In therapy, Namine has to walk in her walker for extended amounts of time. Sometimes it’s on the treadmill, sometimes it’s around the room (which is rather large). During one of the sessions in which Namine’s therapist wanted her to walk around, she (the therapist) scattered toys all over the floor. Some were close by, some far away.

Before letting her loose in the room to pick up all the toys, Namine’s therapist asked her in what order she would pick up the toys. She, like the neuropsychologist, believes that Namine suffers from some sort of cognitive delay, if not outright impairment. She was looking for spatial reasoning: to be specific, in what order it would make the most sense to pick up the toys.

Namine did not start with the closest toy; she pointed to the one farthest away. Then she pointed to the closest one. There seemed to be no reason or logic to her order; the path she chose certainly was not optimized for getting done as quickly as possible.

“No, that’s not right,” the therapist said. She explained that she should start with the closest ones, moving along a path to pick them all up in

Jessica asked Namine why she chose to pick up the toys in that order. Namine responded, “So I can walk longer.”

I said before that there seemed to be no reason to Namine’s order of picking up toys, but that’s because her priorities were different than her therapist’s.

To the therapist, this is a job, a task, something for Namine to do, and as quickly as possible. (That’s not to say she doesn’t care about Namine.

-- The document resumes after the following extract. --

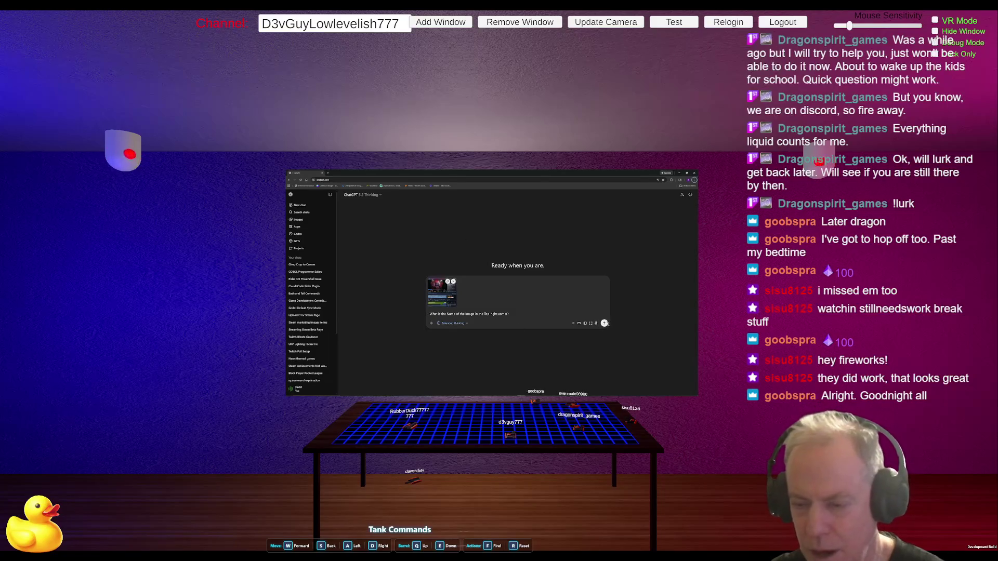
pyautogui.click(605, 324)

I’m sure she does, but let’s face it — Namine is still just another patient to her.)

But to Namine, walking is not something she just has to do. To Namine, walking is a duty. It’s something with which she challenges herself, something she uses to improve her strength, her endurance, her will. She actively seeks ways to push herself further, and here is the evidence.

To me, Namine’s choice of order in picking up those toys does not show an inability to think, nor does it show a lack of spatial reasoning. What it does show is that Namine approaches problems uniquely, with her own priorities and expectations.